What you need to do: Repeat the records below exactly as they appear, leaving out any pictures.

Data entries:
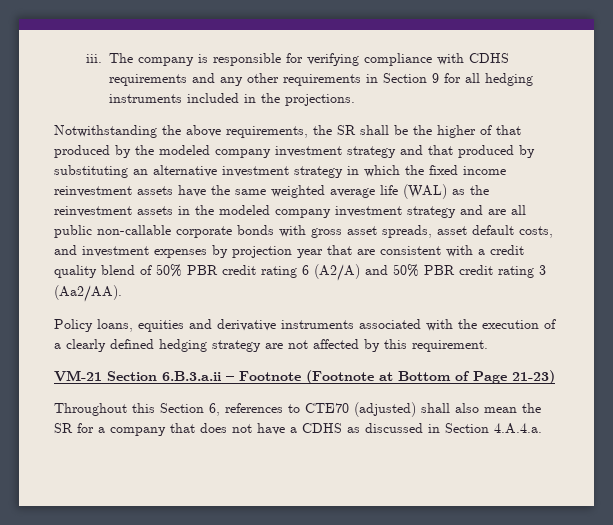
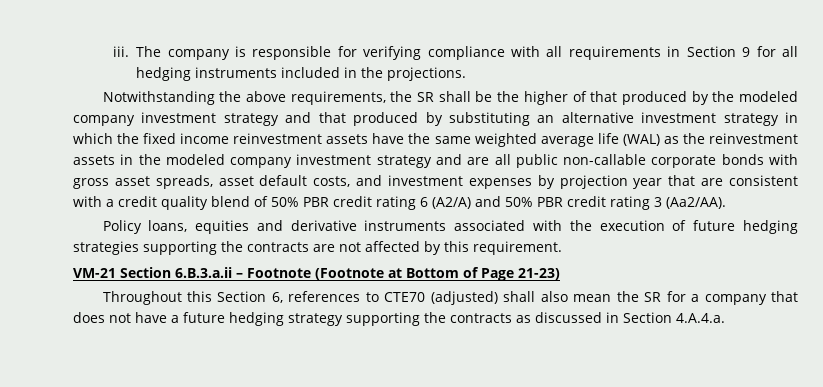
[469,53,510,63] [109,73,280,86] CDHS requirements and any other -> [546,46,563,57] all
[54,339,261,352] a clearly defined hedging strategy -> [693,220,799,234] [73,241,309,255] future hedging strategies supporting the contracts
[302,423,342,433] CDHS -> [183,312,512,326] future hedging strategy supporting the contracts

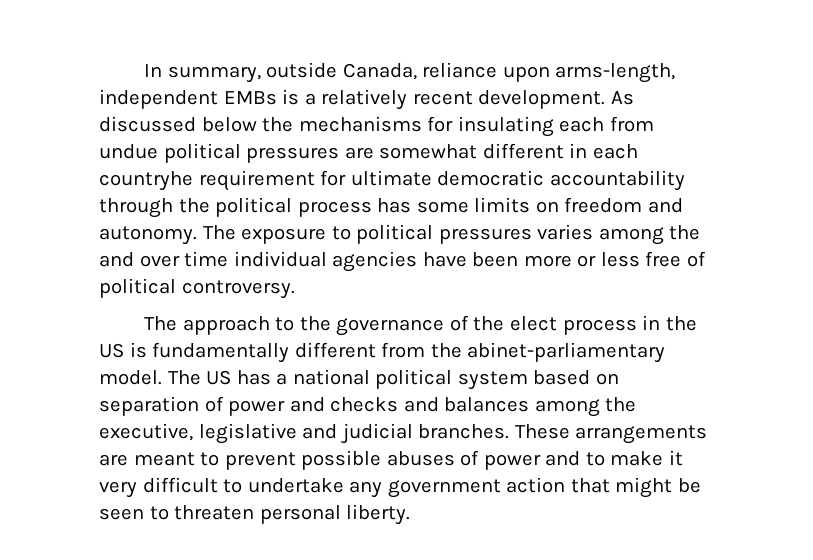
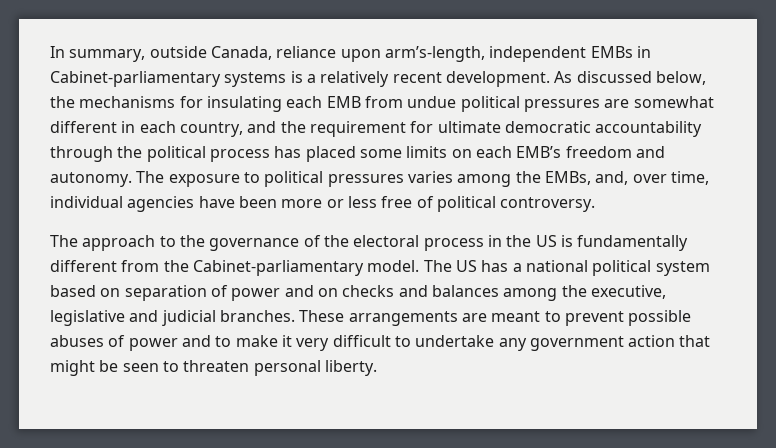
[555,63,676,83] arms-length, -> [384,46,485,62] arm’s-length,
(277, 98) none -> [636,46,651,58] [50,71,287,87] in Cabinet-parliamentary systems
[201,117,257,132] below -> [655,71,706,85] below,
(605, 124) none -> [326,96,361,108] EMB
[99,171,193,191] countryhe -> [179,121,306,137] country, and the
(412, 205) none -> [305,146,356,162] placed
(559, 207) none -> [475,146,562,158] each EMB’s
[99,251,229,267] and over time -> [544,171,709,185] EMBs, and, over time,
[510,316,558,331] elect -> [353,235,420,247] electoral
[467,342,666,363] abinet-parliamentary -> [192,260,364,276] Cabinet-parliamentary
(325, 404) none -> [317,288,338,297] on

Written solution:
[469,53,510,63] [109,73,280,86] CDHS requirements and any other -> [546,46,563,57] all
[54,339,261,352] a clearly defined hedging strategy -> [693,220,799,234] [73,241,309,255] future hedging strategies supporting the contracts
[302,423,342,433] CDHS -> [183,312,512,326] future hedging strategy supporting the contracts

[555,63,676,83] arms-length, -> [384,46,485,62] arm’s-length,
(277, 98) none -> [636,46,651,58] [50,71,287,87] in Cabinet-parliamentary systems
[201,117,257,132] below -> [655,71,706,85] below,
(605, 124) none -> [326,96,361,108] EMB
[99,171,193,191] countryhe -> [179,121,306,137] country, and the
(412, 205) none -> [305,146,356,162] placed
(559, 207) none -> [475,146,562,158] each EMB’s
[99,251,229,267] and over time -> [544,171,709,185] EMBs, and, over time,
[510,316,558,331] elect -> [353,235,420,247] electoral
[467,342,666,363] abinet-parliamentary -> [192,260,364,276] Cabinet-parliamentary
(325, 404) none -> [317,288,338,297] on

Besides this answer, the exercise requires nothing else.